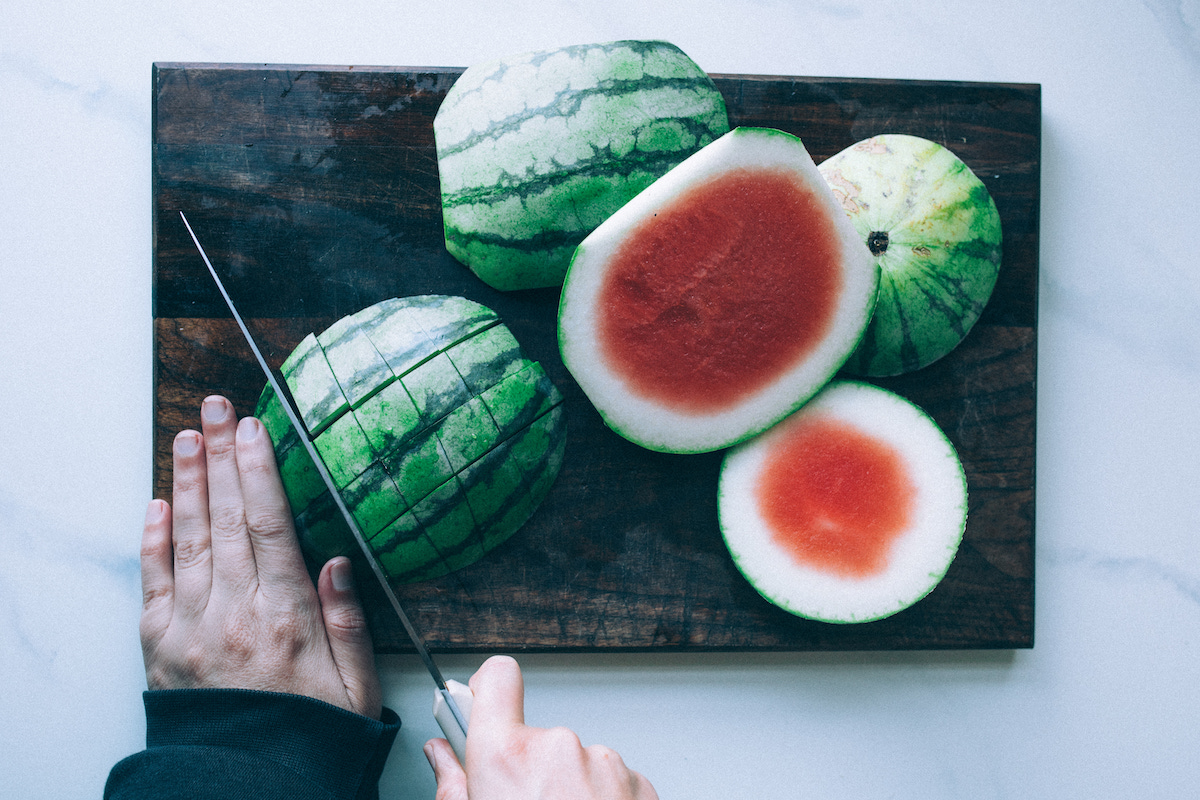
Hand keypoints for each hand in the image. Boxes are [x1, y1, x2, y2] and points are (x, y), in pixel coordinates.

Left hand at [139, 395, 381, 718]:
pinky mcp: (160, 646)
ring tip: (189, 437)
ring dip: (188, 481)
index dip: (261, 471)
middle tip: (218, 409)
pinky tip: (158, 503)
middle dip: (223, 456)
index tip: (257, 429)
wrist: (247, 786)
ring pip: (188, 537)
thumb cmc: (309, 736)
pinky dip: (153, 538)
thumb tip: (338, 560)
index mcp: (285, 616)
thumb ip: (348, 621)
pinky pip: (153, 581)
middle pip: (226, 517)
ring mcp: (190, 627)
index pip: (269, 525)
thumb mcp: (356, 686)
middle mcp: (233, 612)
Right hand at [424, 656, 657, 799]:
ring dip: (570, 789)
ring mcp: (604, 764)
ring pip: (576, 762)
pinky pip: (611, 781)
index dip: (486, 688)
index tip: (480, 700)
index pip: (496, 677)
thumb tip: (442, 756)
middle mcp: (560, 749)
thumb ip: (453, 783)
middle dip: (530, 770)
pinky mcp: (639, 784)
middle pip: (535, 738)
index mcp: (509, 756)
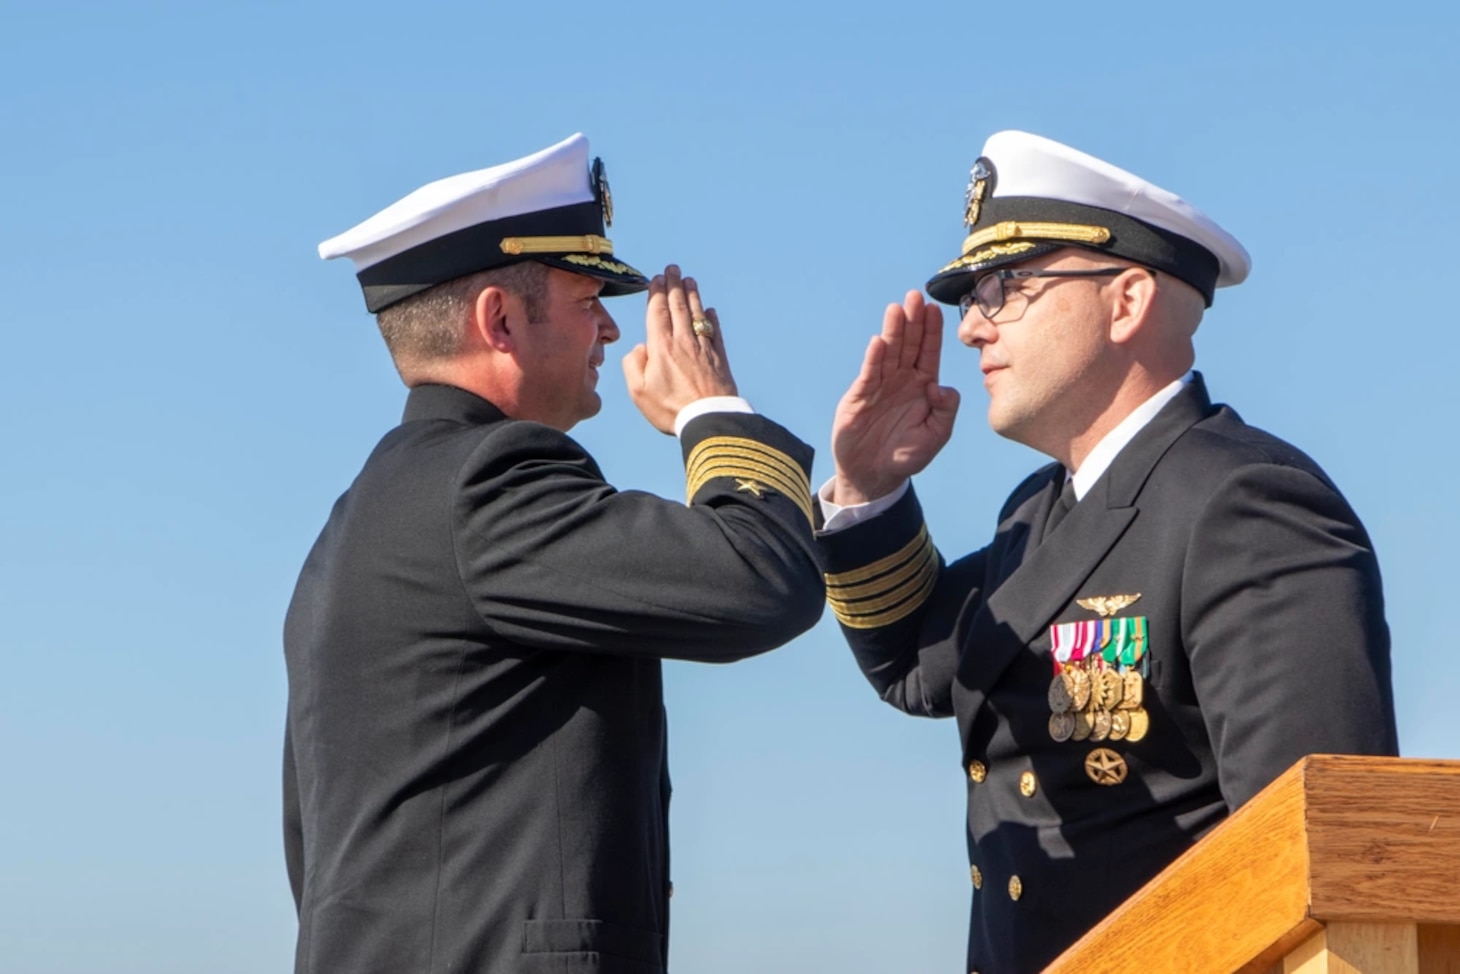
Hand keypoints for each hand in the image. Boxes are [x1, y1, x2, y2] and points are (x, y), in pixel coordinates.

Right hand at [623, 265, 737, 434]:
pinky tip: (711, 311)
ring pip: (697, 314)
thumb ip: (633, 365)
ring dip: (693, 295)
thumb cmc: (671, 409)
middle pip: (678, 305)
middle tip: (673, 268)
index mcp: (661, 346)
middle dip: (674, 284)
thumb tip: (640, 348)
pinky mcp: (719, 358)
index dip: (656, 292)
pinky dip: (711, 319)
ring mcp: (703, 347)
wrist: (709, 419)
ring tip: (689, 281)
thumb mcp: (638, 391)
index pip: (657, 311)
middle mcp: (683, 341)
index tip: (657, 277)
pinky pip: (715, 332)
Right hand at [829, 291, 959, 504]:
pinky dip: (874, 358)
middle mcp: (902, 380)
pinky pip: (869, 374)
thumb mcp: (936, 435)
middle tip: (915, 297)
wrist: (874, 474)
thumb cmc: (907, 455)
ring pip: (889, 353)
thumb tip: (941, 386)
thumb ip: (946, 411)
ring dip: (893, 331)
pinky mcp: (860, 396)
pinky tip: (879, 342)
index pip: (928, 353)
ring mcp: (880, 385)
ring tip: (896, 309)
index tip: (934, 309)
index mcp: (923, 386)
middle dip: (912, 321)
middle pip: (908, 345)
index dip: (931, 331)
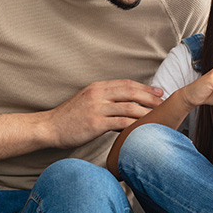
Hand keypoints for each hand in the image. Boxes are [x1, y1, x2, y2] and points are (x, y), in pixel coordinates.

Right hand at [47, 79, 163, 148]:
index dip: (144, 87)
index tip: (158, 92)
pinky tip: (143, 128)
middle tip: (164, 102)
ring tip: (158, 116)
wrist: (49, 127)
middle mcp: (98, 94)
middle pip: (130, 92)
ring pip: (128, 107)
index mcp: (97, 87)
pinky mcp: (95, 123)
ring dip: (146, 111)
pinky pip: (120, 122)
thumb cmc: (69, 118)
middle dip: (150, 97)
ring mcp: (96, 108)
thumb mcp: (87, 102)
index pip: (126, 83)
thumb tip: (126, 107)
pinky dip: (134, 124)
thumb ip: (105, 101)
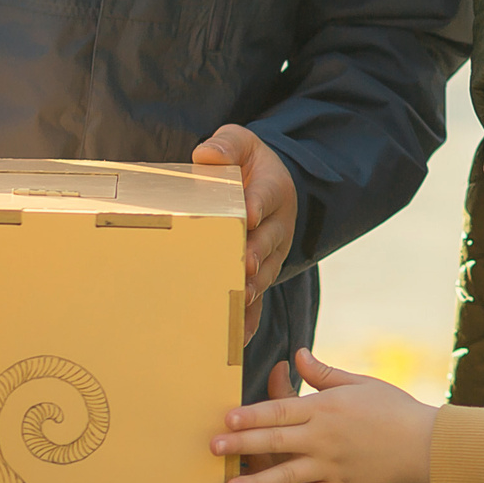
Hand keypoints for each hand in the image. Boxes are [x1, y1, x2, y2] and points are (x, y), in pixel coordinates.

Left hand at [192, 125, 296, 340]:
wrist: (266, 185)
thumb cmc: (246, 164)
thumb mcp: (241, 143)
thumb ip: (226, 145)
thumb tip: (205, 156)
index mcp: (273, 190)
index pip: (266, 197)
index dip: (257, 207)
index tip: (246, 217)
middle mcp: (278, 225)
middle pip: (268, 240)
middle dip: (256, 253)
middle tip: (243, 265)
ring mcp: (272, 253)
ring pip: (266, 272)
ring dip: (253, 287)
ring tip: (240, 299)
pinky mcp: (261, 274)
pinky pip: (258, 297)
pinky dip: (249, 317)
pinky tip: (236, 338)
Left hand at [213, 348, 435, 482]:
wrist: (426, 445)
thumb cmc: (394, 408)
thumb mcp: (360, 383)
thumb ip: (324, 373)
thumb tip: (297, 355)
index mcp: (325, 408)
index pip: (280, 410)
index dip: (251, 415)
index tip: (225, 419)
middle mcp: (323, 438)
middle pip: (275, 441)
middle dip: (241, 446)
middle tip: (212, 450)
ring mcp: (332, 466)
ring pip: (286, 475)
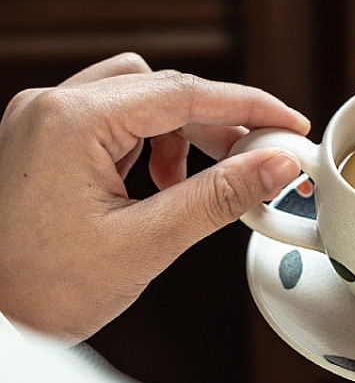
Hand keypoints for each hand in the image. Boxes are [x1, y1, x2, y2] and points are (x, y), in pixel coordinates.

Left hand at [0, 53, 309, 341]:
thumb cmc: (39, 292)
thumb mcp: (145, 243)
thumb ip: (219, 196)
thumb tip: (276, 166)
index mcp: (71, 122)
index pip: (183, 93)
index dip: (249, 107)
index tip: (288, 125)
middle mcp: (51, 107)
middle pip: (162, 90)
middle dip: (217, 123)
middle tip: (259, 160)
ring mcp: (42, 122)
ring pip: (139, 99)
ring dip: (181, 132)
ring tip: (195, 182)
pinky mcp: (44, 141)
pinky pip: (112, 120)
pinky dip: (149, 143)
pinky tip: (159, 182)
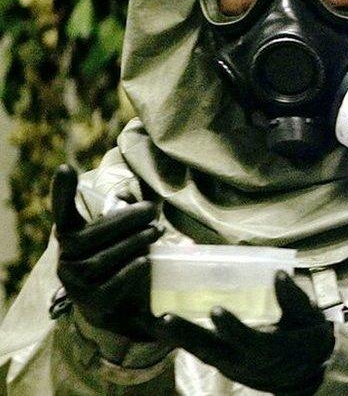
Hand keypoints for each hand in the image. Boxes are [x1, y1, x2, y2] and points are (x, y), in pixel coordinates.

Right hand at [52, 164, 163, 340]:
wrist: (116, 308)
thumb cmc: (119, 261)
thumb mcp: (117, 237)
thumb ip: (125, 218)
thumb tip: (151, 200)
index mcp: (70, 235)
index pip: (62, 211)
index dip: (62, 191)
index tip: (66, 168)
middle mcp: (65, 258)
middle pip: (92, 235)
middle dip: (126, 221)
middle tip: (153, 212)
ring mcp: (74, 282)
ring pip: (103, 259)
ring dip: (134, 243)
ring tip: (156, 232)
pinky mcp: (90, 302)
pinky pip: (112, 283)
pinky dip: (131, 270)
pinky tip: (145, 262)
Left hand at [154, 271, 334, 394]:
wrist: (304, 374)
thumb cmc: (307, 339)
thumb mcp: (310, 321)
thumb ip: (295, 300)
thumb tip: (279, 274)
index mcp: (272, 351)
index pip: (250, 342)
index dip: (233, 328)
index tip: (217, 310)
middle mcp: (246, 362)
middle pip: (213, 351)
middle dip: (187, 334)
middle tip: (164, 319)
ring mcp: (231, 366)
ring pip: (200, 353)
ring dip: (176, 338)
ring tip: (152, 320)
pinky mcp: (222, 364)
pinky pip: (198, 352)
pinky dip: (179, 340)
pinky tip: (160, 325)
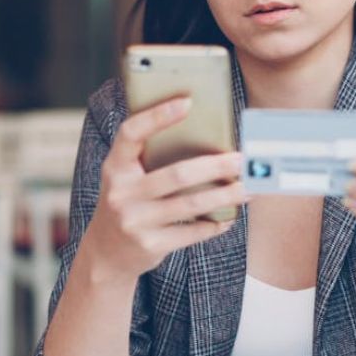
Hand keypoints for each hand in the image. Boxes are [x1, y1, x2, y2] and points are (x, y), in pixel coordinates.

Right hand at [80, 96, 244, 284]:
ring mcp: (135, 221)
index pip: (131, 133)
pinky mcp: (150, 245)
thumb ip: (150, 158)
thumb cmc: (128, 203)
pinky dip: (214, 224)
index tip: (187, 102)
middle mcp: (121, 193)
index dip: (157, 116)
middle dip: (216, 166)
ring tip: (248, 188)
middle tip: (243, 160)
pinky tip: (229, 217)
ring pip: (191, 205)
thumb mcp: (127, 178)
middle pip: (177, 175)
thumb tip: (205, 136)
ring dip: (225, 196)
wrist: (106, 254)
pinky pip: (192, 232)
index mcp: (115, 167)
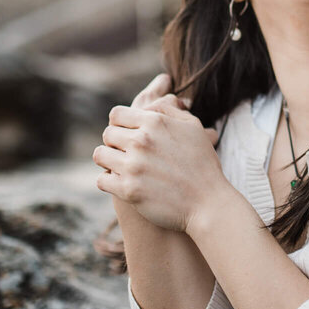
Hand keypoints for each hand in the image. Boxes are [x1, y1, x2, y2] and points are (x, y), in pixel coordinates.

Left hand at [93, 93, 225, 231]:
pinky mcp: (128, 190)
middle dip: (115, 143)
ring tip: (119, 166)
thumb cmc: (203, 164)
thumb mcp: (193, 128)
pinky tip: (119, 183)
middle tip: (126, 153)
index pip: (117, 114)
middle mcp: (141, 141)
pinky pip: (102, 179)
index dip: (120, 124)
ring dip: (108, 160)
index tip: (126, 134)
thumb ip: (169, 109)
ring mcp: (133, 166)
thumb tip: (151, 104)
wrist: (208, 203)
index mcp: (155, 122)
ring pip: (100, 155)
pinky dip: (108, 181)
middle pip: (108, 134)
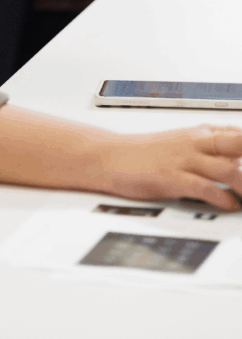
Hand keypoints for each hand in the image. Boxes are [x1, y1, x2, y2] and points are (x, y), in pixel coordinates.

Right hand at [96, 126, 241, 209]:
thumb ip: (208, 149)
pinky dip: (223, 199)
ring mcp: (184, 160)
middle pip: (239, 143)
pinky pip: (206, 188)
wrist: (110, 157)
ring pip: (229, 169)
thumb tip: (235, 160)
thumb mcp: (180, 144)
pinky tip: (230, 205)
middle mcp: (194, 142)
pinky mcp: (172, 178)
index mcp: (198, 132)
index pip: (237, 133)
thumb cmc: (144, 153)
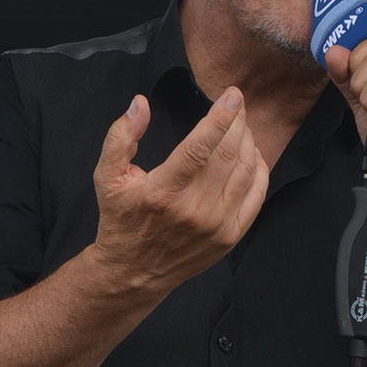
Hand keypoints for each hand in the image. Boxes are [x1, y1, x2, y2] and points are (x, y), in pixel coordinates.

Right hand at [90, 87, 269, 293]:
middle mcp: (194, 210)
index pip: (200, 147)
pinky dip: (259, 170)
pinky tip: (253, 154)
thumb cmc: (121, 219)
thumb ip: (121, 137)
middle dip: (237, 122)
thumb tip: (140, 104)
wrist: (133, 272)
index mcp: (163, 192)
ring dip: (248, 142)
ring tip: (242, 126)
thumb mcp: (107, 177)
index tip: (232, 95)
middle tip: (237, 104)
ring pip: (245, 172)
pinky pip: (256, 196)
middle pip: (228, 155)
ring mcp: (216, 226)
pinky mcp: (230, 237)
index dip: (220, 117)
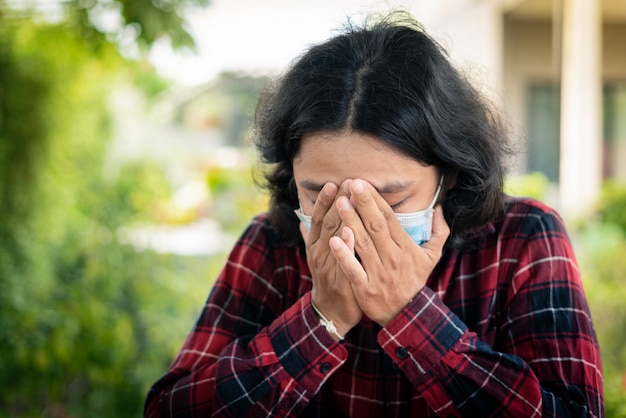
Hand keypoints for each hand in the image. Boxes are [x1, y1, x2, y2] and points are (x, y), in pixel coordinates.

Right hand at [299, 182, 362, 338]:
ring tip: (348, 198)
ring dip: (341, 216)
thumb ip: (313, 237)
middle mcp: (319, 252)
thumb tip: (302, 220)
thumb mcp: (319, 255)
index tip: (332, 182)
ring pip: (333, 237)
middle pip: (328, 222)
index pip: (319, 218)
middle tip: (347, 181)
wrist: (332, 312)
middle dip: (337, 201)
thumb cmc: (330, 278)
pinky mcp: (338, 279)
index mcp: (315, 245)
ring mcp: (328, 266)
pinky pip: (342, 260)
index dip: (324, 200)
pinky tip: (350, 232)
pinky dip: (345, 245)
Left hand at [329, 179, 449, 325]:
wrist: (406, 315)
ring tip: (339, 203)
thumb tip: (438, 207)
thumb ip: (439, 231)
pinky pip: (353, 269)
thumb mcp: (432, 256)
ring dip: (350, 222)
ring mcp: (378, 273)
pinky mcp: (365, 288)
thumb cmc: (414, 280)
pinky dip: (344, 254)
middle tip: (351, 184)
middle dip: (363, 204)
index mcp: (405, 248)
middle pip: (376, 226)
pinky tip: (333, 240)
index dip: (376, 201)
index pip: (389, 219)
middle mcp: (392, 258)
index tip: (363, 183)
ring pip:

* * * * *

[Problem to solve]
Take the entries above and copy exactly the lines starting at the one with "index mcp: (115, 167)" and ending at the one with "pinky tip: (119, 183)"; nothing outside that span, and no pictures.

[Task response]
index mcp: (115, 167)
Hand keypoints for each hand in the image. Boxes are [x1, y1, x2, y2] and points are (x, y), in pixel coordinates.

Left hand at [93, 93, 225, 231]:
pinky mcp: (128, 190)
middle dip: (115, 143)
ring tip: (119, 166)
thumb cmc: (203, 164)
thumb mcp: (193, 128)
pinky tip: (119, 183)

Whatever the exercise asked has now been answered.